_To do_.
1) Repeat word for word the part of the foot-washing reflection starting with "Or I can call" and going on through "clean as I can.".
2) Write what comes next in the reflection on foot washing and confession, picking up after its final sentence.

_Exercise text_.
○ ○ ○ ○ ○ ○ ○

It reminds me of Jesus washing the disciples’ feet in John 13:1-11. He describes those who believe in Him as already having had a bath. All they need after that is to have their feet cleaned. But aren’t their arms and legs and faces dirty, too? And He only washed their feet once. Don’t we need it more often than that? I find it encouraging that He addresses both the necessity and the limits of our need for cleansing.

I try to make it a practice to confess and repent when I know I’ve sinned, but I can go to one of two extremes. I can get so hung up on my dirtiness and my need to seek out and confess every little detail of every little sin that I miss God’s calling to forget my self and reach out to others. And I miss the opportunity to turn my thoughts to His grace and power and love and glory in selfless worship.

Or I can call to mind the Bible verses that tell me how He’s forgiven and forgotten all my sin for all time, and ignore the ones that remind me of my need to confess and repent. In Jesus’ analogy, I’ve had my bath. Because I’m covered by the Son’s blood, the Father always sees me as clean. Isn’t that enough? No. Sometimes I need to have my feet washed. Not for my salvation, but to keep my relationship with God as intimate as it can be. I need to go to Him in humble repentance and acknowledge my sin. I need to stay as clean as I can.

○ ○ ○ ○ ○ ○ ○

_Provided data_.
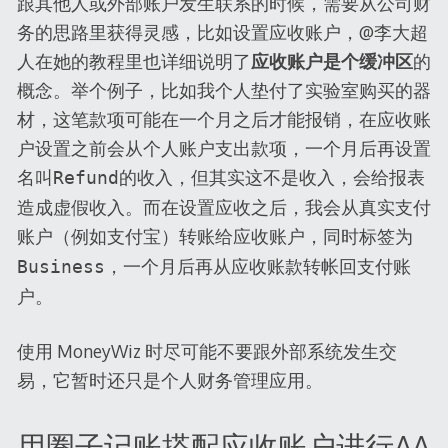
跟其他人或外部账户发生联系的时候，需要从公司财
务的思路里获得灵感，比如设置应收账户，@李大超
人在她的教程里也详细说明了
应收账户是个缓冲区
的
概念。举个例子，比如我个人垫付了实验室购买的器
材，这笔款项可能在一个月之后才能报销，在应收账
户设置之前会从个人账户支出款项，一个月后再设置
名叫
的收入，但其实这不是收入，会给报表
Refund
造成虚假收入。而在设置应收之后，我会从真实支付
账户（例如支付宝）
给应收账户，同时标签为
转账
，一个月后再从应收账款转帐回支付账
Business
户。
使用 MoneyWiz 时尽可能不要跟外部系统发生交
易，它暂时还只是个人财务管理应用。
用圈子记账搭配应收账户进行AA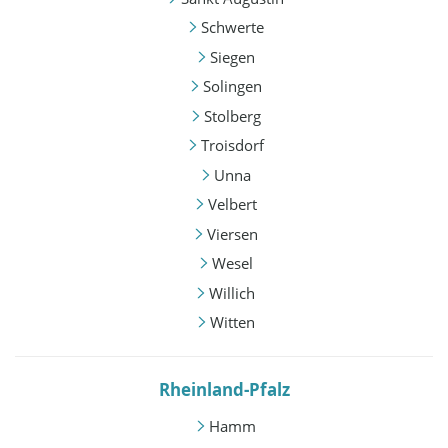
Schwerte
Siegen
Solingen
Stolberg
Troisdorf
Unna
Velbert
Viersen
Wesel
Willich
Witten
Rheinland-Pfalz
Hamm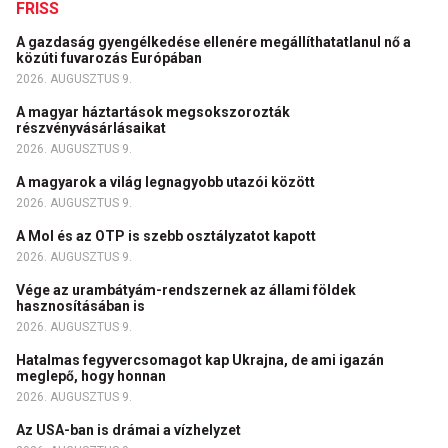
FRISS
A gazdaság gyengélkedése ellenére megállíthatatlanul nő a
közúti fuvarozás Európában
2026. AUGUSZTUS 9.
A magyar háztartások megsokszorozták
részvényvásárlásaikat
2026. AUGUSZTUS 9.
A magyarok a világ legnagyobb utazói között
2026. AUGUSZTUS 9.
A Mol és az OTP is szebb osztályzatot kapott
2026. AUGUSZTUS 9.
Vége az urambátyám-rendszernek az állami földek
hasznosításában is
2026. AUGUSZTUS 9.
Hatalmas fegyvercsomagot kap Ukrajna, de ami igazán
meglepő, hogy honnan
2026. AUGUSZTUS 9.
Az USA-ban is drámai a vízhelyzet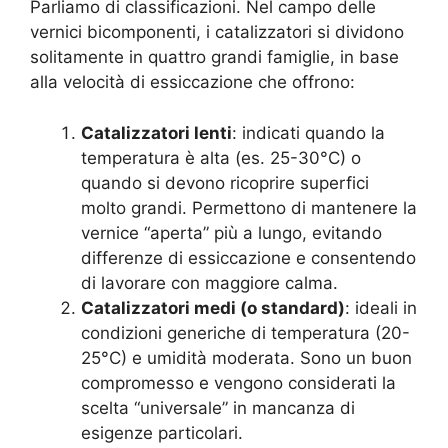
Parliamo di classificazioni. Nel campo delle
vernici bicomponenti, i catalizzatori si dividono
solitamente in quattro grandi famiglie, in base
alla velocità di essiccazione che offrono:
Catalizzatori lenti
: indicati quando la
temperatura è alta (es. 25-30°C) o
quando si devono ricoprire superfici
molto grandi. Permettono di mantenere la
vernice “aperta” più a lungo, evitando
differenze di essiccazione e consentendo
di lavorare con maggiore calma.
Catalizzatori medi (o standard)
: ideali in
condizioni generiche di temperatura (20-
25°C) e umidità moderata. Sono un buon
compromesso e vengono considerati la
scelta “universale” in mancanza di
esigenze particolari.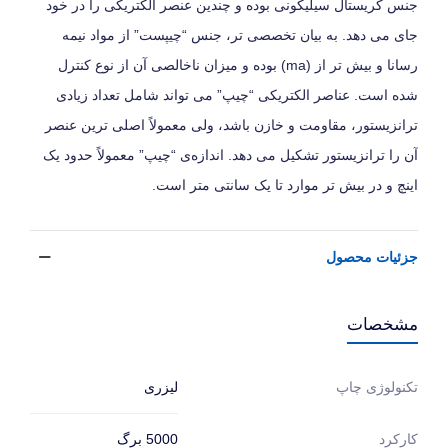
جنس کریستال سیلیکونی بوده و چندین عنصر الکتریکی را در خود
جای می‌ دهد. به بیان تخصصی‌ تر، جنس “چیپست” از مواد نیمه‌
رسانا و بیش‌ تر از (ma) بوده و میزان ناخالصی آن از نوع کنترل
شده است. عناصر الکتریکی “چیپ” می‌ تواند شامل تعداد زیادی
ترانزیستور، مقاومت و خازن باشد، ولی معمولاً اصلی‌ ترین عنصر
آن را ترانزیستور تشکیل می‌ دهد. اندازه‌ی “چیپ” معمولاً حدود یک
اینچ و در بیش‌ تر موارد تا یک سانتی‌ متر است.
جزئیات محصول
مشخصات
لیزری
تکنولوژی چاپ
5000 برگ
کارکرد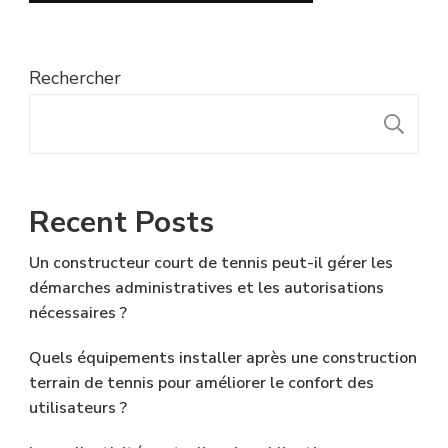
Rechercher
R
Recent Posts
Un constructeur court de tennis peut-il gérer les
démarches administratives et les autorisations
nécessaires ?
Quels équipements installer après une construction
terrain de tennis pour améliorer le confort des
utilisateurs ?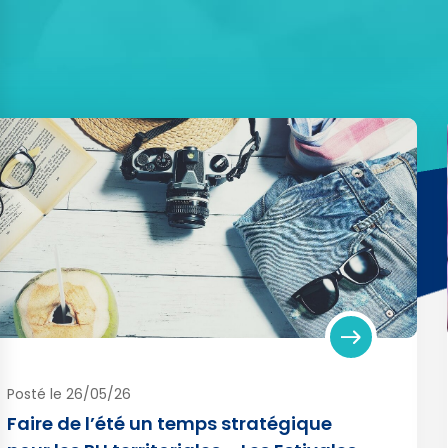
Posté le 26/05/26
Faire de l’été un temps stratégique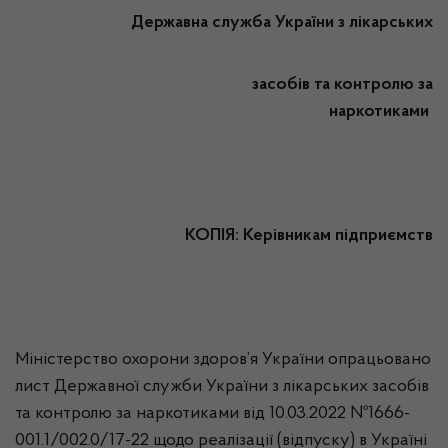
Державна служба України з лікарських
засобів та контролю за
наркотиками
КОПІЯ: Керівникам підприємств
Міністерство охорони здоров’я України опрацьовано
лист Державної служби України з лікарських засобів
та контролю за наркотиками від 10.03.2022 №1666-
001.1/002.0/17-22 щодо реалізації (відпуску) в Україні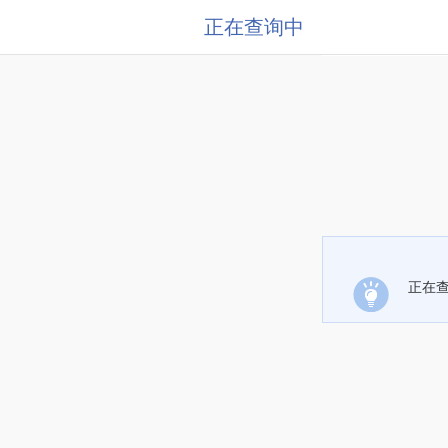
正在查询中
正在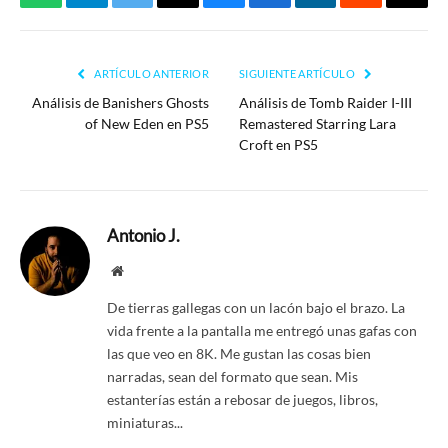
WhatsApp
Telegram
Twitter
Threads
Bluesky
Facebook
LinkedIn
Reddit
Copia
enlac
ARTÍCULO ANTERIOR
SIGUIENTE ARTÍCULO
Análisis de Banishers Ghosts
Análisis de Tomb Raider I-III
of New Eden en PS5
Remastered Starring Lara
Croft en PS5
Antonio J.
Website
De tierras gallegas con un lacón bajo el brazo. La
vida frente a la pantalla me entregó unas gafas con
las que veo en 8K. Me gustan las cosas bien
narradas, sean del formato que sean. Mis
estanterías están a rebosar de juegos, libros,
miniaturas...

○ ○ ○ ○ ○ ○ ○

_Per-task outputs_.
1)
Or I can call to mind the Bible verses that tell me how He’s forgiven and forgotten all my sin for all time, and ignore the ones that remind me of my need to confess and repent. In Jesus’ analogy, I’ve had my bath. Because I’m covered by the Son’s blood, the Father always sees me as clean. Isn’t that enough? No. Sometimes I need to have my feet washed. Not for my salvation, but to keep my relationship with God as intimate as it can be. I need to go to Him in humble repentance and acknowledge my sin. I need to stay as clean as I can.

2)
Building immunity

But some dirt will still cling to me most of the time. Because of that, God in His wisdom created a world in which everything works together to sustain life as we know it. Including death. Including germs.

Limited exposure to germs builds immunity. Vaccines are made from the viruses that they protect us against. A few years after antibacterial hand soaps became popular, many doctors discouraged their regular use by healthy people. They argued that we need some bacteria in our lives to maintain a robust immune response.

I once read a magazine article about the polio epidemic of the mid-twentieth century. The doctor who wrote it said that the reason polio suddenly became a problem was because parents were keeping their children too clean. Anyone under two years old who’s exposed to polio develops a natural immunity. Older children and adults are more prone to contracting the disease once they come into contact with it. As American homes became more and more sanitized, no natural exposure was occurring before the age of two. The result was lower immunity and greater suffering.

What about in the spiritual world? Do I need exposure to temptation? Can I benefit from the dirt that rubs off on me from the world, the flesh, and the devil? My natural tendency is to say “No! Temptation is bad. I need to avoid or prevent as much exposure as possible.” Stay in my bubble. Hang out with Christian friends. Read books by Christian authors. Listen to Christian music. Watch Christian videos.

But if I’m honest with myself, I realize that each time I resist a little temptation I grow stronger,  more capable of resisting a bigger temptation. Sooner or later that big temptation will come. Will I be ready to resist it if I haven’t faced and defeated those little temptations? I also grow closer to God every time I rely on His Holy Spirit for the strength to overcome.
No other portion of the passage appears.